SELECTED PASSAGE:
◇ ◇ ◇ ◇ ◇
(EDITOR’S NOTE: This is the second article in a two-part series based on an interview with Tom Wylly, Senior Partner with Brentwood Capital Advisors. Part 1 focused on the firm that he joined in 2001, while Part 2 discusses the Nashville entrepreneurial ecosystem.)
By Tom Ballard, Chief Alliance Officer, PYA
No one would deny that Nashville is on fire, figuratively speaking, in so many ways.
From construction cranes that dot the downtown landscape and the resulting new skyscrapers that are being built to the entrepreneurial ecosystem, Tennessee’s State Capital is one of the fastest growing metro areas in the country.
Last August, the Nashville Capital Network (NCN) and Nashville Health Care Council issued a report that underscored the strength of the city’s entrepreneurial ecosystem. Titled “Nashville Venture Capital Report: 2005 – 2015,” the document says that more than $1.6 billion in venture capital has been invested in 300 Nashville-based companies in the 10-year period, and $940 million of that total was invested in healthcare enterprises.
The growth since 2009 could best be characterized as explosive, increasing 450 percent overall.
Tom Wylly, Senior Partner at Brentwood Capital Advisors (BCA), is also the long-time Chair of NCN, so we took the opportunity during our recent interview to get his thoughts on Nashville’s proverbial “secret sauce.” His answer should not surprise anyone who follows strong entrepreneurial ecosystems or, conversely, wonders how to accelerate their less robust communities.
“Successful business people are willing to invest in promising young people with compelling business models, both with coaching and money,” Wylly says in characterizing the key to Music City’s success. Translation: it’s those who are not sitting on the sidelines and letting others take the lead, but rather successful individuals getting engaged and giving back.
◇ ◇ ◇ ◇ ◇
RECORDS PROVIDED:
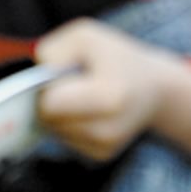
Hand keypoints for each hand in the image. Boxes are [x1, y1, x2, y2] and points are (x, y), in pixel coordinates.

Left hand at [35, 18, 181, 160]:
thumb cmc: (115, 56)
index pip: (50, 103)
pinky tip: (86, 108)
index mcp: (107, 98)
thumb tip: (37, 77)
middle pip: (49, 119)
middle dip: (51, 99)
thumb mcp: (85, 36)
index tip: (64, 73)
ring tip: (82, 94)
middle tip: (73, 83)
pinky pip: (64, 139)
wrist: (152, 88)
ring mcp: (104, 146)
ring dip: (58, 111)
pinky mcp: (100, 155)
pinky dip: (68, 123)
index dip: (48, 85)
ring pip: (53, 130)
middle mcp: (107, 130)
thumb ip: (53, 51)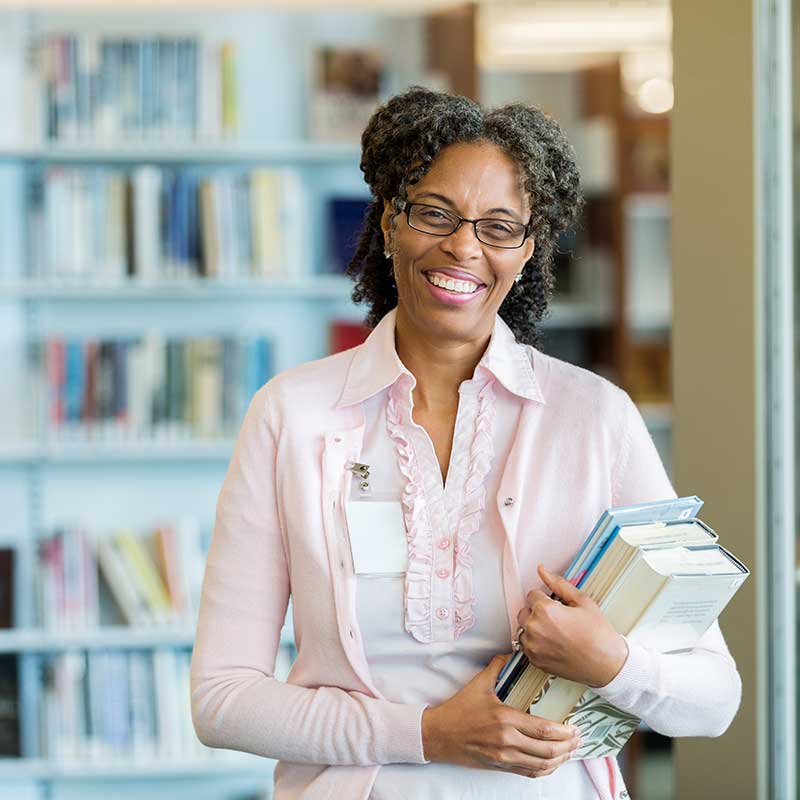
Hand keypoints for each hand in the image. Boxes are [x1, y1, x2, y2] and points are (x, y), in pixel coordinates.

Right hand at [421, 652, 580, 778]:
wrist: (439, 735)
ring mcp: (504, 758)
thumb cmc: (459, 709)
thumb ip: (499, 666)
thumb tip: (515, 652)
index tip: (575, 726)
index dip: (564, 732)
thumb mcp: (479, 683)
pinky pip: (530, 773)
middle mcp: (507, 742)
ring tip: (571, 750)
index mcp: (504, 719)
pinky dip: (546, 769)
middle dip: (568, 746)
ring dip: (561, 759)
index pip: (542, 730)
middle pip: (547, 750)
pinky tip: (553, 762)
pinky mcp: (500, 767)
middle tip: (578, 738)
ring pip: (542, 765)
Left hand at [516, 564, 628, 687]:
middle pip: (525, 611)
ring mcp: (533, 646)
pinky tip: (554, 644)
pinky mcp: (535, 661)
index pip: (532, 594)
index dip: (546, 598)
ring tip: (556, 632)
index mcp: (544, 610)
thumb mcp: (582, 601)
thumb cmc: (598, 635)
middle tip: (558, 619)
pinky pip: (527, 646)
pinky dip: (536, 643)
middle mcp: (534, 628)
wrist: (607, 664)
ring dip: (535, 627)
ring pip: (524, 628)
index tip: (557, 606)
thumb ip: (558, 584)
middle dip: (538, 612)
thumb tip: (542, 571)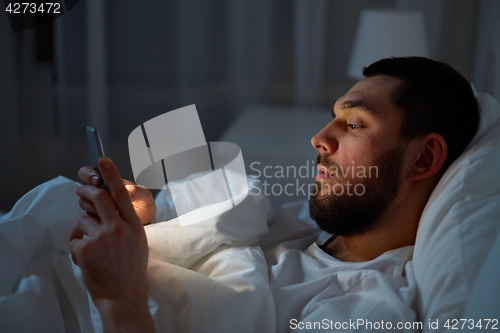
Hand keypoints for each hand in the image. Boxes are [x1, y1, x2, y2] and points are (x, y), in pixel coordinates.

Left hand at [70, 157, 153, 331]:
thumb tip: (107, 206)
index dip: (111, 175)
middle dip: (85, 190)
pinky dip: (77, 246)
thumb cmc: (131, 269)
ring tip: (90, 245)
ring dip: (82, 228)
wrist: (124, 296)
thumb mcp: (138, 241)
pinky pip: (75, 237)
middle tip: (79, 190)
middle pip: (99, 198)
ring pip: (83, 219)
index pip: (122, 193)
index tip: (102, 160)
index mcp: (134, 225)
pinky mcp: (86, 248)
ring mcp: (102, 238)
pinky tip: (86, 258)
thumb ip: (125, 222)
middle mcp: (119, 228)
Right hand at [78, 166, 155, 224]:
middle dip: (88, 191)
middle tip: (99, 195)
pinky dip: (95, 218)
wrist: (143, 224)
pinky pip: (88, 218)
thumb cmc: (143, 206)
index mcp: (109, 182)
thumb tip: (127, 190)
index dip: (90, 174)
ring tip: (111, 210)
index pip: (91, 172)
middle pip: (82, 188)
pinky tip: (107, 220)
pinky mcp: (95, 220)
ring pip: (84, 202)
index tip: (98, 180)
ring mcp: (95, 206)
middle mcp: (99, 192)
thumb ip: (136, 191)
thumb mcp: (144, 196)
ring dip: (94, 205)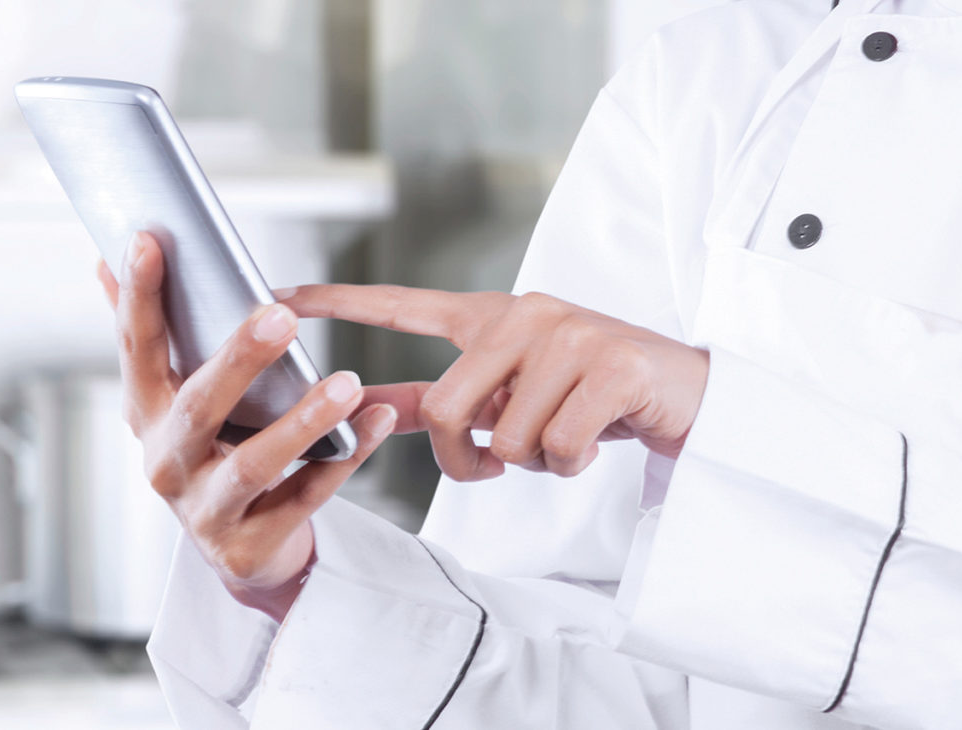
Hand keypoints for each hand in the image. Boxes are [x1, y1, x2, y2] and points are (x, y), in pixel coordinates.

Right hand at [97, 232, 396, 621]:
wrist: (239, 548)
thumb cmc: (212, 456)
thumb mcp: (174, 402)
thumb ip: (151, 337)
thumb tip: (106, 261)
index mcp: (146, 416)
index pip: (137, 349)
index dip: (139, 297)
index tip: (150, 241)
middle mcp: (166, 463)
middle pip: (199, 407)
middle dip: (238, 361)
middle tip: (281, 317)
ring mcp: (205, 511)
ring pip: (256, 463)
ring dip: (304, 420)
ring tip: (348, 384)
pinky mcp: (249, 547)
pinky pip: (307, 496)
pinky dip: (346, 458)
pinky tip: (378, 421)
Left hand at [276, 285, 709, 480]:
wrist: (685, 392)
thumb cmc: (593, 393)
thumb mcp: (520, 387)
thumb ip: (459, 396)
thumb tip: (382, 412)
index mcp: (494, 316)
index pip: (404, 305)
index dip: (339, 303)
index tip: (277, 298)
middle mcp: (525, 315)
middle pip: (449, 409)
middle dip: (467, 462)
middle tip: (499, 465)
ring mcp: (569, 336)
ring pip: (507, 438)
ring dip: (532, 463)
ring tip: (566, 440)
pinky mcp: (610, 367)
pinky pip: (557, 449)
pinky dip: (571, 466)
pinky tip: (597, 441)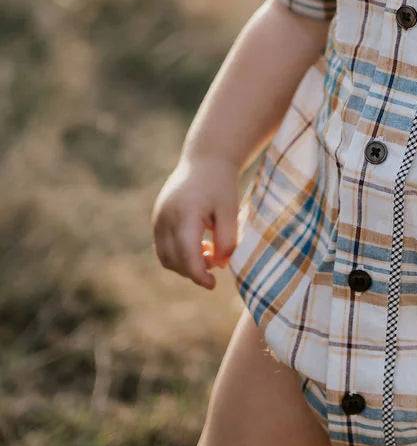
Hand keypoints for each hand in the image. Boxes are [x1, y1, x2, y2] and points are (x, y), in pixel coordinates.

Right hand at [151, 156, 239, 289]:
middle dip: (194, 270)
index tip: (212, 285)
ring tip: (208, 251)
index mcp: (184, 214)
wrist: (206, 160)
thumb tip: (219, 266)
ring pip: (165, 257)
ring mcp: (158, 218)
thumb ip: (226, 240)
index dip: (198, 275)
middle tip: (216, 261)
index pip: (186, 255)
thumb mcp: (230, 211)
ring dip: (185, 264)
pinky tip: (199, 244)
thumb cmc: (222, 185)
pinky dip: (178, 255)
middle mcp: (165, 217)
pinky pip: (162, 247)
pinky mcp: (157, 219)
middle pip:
◇ ◇ ◇ ◇ ◇
QUESTIONS:
- A) List every organization named in the article on Nashville's entrepreneurial ecosystem.
- B) Continue the article on Nashville's entrepreneurial ecosystem from its final paragraph.

SET OF ANSWERS:
- A) Brentwood Capital Advisors (BCA), PYA, Nashville Capital Network (NCN), Nashville Health Care Council

- B)
“They are very scarce,” Wylly says. “Serving as Chairman and the lead angel investor is not something many investors are qualified to do or want to do, but rather someone who has been successful at the task. It’s successful business people who are willing to give back.”
He sees recruiting more of these lead angels or “lead coaches,” a favorite term, as a key role for NCN.
For our readers who might not be familiar with the organization, it is a network of 130 professional investors, all seasoned business executives, who help identify, develop and support promising high growth companies. You can read NCN’s 2016 annual report here.
NCN manages several investment funds including NCN Angel Fund I, NCN Angel Fund II, and Tennessee Angel Fund. NCN recently announced a $25 million NCN Partners Fund, exceeding the original target of $22.5 million. Since 2003, NCN has invested $60 million in 41 companies that secured follow-on investments of $594 million.
Wylly uses the term “lead coach” to describe the successful business executive who is willing to serve as Chair of the Board of the early stage growth company and also lead fundraising.
“Of increasing importance to our success here is how many are willing to step-up and be the lead,” he notes, citing the reputation that the lead angel can bring to the new venture because of that individual’s credibility and prior accomplishments.
“The success of Nashville is not just writing checks, but also being involved,” Wylly emphasizes.
It’s a good basic foundation for every entrepreneurial ecosystem that aspires for success. If people sit on the sidelines, start-ups will not gain the coaching they need.